OH GOODNESS I'M SO HAPPY!!!!! I hadn't planned on weighing till sunday morning cause i knew i was going to put on a few pounds due to Thanksgiving. (btw i was rjight, Thanksgiving is still awful, it doesn't matter who I spend it with i always get crap from the other parent) ANYWAYS so I broke my rule and weighed...........123.7!!!!! AHHHHHHHHHHHHHHHHHHHHHHHHH!!!!!!!!!!!! Clearly i was happy about this :) I'm listening to this song and it just went "my phone is ringing, or am i dreaming, my phone is ringing, I wanna scream like a whore!" What the hell am i listening to?!?!? 
     So dad just left to go buy cheese because he's making me an omellette for breakfast. Crap. And i really like his omelettes, but if i eat it, then i can only have like 75 calories for the rest of the day and since dad's home, thats not gonna happen. And i don't want to purge it  because i HATE purging. I used to not mind it, i actually felt really good when i saw my marker floating around and i knew i got everything up, but now....idk. I've just kinda loss the taste for it. (Not that it taste good, that was a metaphor) Last night i had a bad case of the munchies so i crushed up some ice, I got an icee maker for my birthday like 5 years ago. Its wonderful. but my bro (who KEPT EATING BESIDE ME) was like, "what are you doing?' and i justplayed the innocent school girl and was like, "what do you mean?? I just like ice sometimes." And he stopped bothereing me about it, but i could kinda tell he didn't believe me. What makes us so muchie? I hate the munchies. But my night ended up with my bro runnning out of hte house to go stop my mom from smashing everything at my dad's. I'm currently trying to move into my dad's and she's not taking it well. I personally think she needs to get some institutional help, but she won't listen to me. So I told her i would go back to her house if she got counseling. She didn't take that well either. When i actually went over to her house for a couple days (bad move) we got into it and she said something about how she's always been there for emotional support. I laughed looked her straight in the face and said very clamly, "mom, when i finally told you i was cuttign myself, who made fun of me? You did. Now i'm not sure about the rest of the workd, but THAT does not just scream emotional support to me." And walked to my room. Later my dad came and got me :) I love my daddy, he's my super hero. My really big fat slightly obese super hero :D But thats ok cause he's like a big giant fluffy pillow!

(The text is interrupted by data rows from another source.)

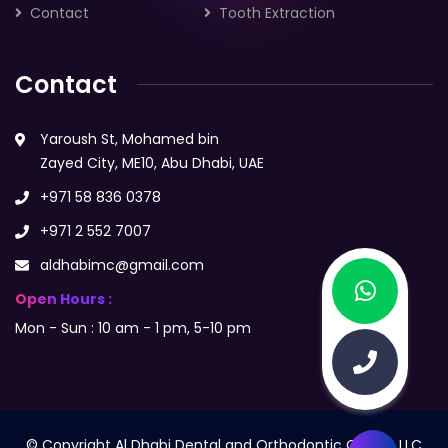
Contact
Tooth Extraction
Contact
Yaroush St, Mohamed bin
Zayed City, ME10, Abu Dhabi, UAE
+971 58 836 0378
+971 2 552 7007
aldhabimc@gmail.com
Open Hours :
Mon - Sun : 10 am - 1 pm, 5-10 pm
© Copyright Al Dhabi Dental and Orthodontic Centre LLC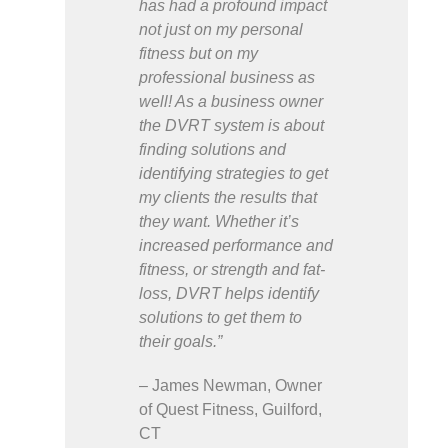
has had a profound impact
not just on my personal
fitness but on my
professional business as
well! As a business owner
the DVRT system is about
finding solutions and
identifying strategies to get
my clients the results that
they want. Whether it’s
increased performance and
fitness, or strength and fat-
loss, DVRT helps identify
solutions to get them to
their goals.”
– James Newman, Owner
of Quest Fitness, Guilford,
CT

         Sorry for this really long rant, i just wanted to get it all out. At least i know that someone will read this. Do you ever feel isolated? Like all the people you really need are hundreds of miles away from you? Thats how i feel right now. An ana buddy of mine was txting me last night, i think she lives somewhere up north somewhere,. but i wish someone lived near me so we could actually hang out and talk face to face :(
           Anyways i'll probably post later, cause i 'm wierd like that :) Love you girls!